After a TIA, the goal is to guard against stroke by preventing blood clots, improving blood flow to the brain and promoting cardiovascular health overall. Treatment options…

Medication. Antiplatelet drugs keep blood platelets from sticking together and forming clots. These include clopidogrel (Plavix)…or a combination pill (Aggrenox) that includes aspirin and dipyridamole. Most TIA patients stay on medication for the rest of their lives.

Dietary changes. Make fruits, vegetables and whole grains the basis of your diet. Eat fatty fish (herring, salmon) twice a week. Avoid trans fats (shortening, partially hydrogenated vegetable oil), and cut back on saturated fats (meat, nonskim dairy foods). Have no more than one alcoholic drink daily. If you are overweight, reduce calories.

Exercise. Do moderate-intensity exercise for at least 20 minutes five days a week to promote blood vessel health and weight control.

Smoking cessation. Cigarettes increase blood clotting. Ask your doctor for a referral to a smoking-cessation program… and discuss ways to reduce cigarette cravings, such as using nicotine replacement therapy or the prescription drug varenicline (Chantix).

Hormone therapy (HT) reevaluation. Studies suggest that HT (typically taken to relieve menopausal symptoms) can increase stroke risk. Ask your doctor if HT’s risks outweigh its benefits for you.

Surgery. You may need an endarterectomy, in which a surgeon makes an incision in an artery and removes the plaque clogging it. A stent (mesh tube) may be placed in the artery to keep it open.


To minimize stroke risk after a TIA, it is essential to control…

Cholesterol. High cholesterol contributes to plaque and clot formation. If your blood level of LDL “bad” cholesterol is above 70 to 100 milligrams per deciliter, you may be prescribed a cholesterol-lowering statin drug, such as atorvastatin (Lipitor). Studies suggest that, after a TIA, statins are helpful even for patients whose cholesterol levels would otherwise be deemed “normal.”

Hypertension (high blood pressure). This more than quadruples stroke risk by weakening arteries. Blood pressure above 140/90 is a concern. If the lifestyle changes above plus stress-reduction strategies (such as daily relaxation techniques) do not lower blood pressure sufficiently, you may need medication to reduce blood volume, dilate blood vessels and/or halt chemical reactions that raise blood pressure.

Diabetes. This more than doubles stroke risk because high blood sugar levels increase arterial plaque. After a TIA, be especially vigilant about controlling diabetes through diet, exercise, weight loss and medication if necessary.

Atrial fibrillation (AF).
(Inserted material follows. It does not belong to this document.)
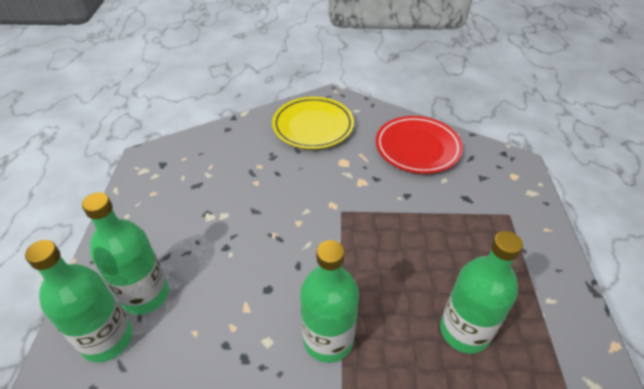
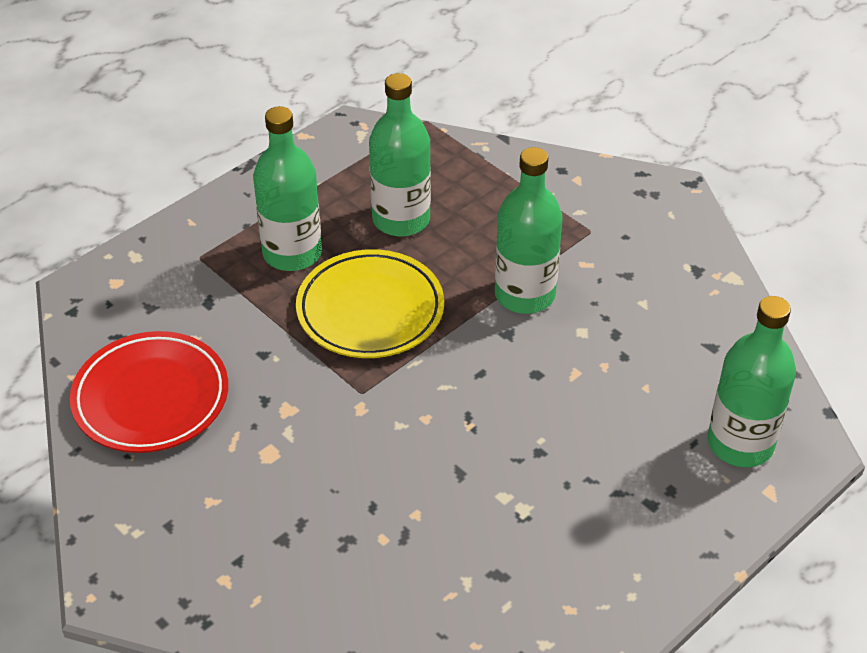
camera: 135 degrees left, 0 degrees up
(145, 294) = (672, 462): green bottle -> green bottle (292, 253)
(313, 126) = (225, 549): yellow plate -> yellow plate (370, 310)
An irregular heartbeat involving the heart’s upper chambers, AF prevents blood from circulating properly.

Treatment: Patients typically take a blood thinner, such as warfarin (Coumadin), to reduce clot risk. Heart rhythm may be reset to normal with medication or a nonsurgical procedure called electrical cardioversion, in which paddles placed on your chest deliver a shock to the heart. For some patients, heart rate is controlled with drugs or atrioventricular node ablation, in which radio waves are delivered via catheter to the pathway connecting the heart’s upper and lower chambers.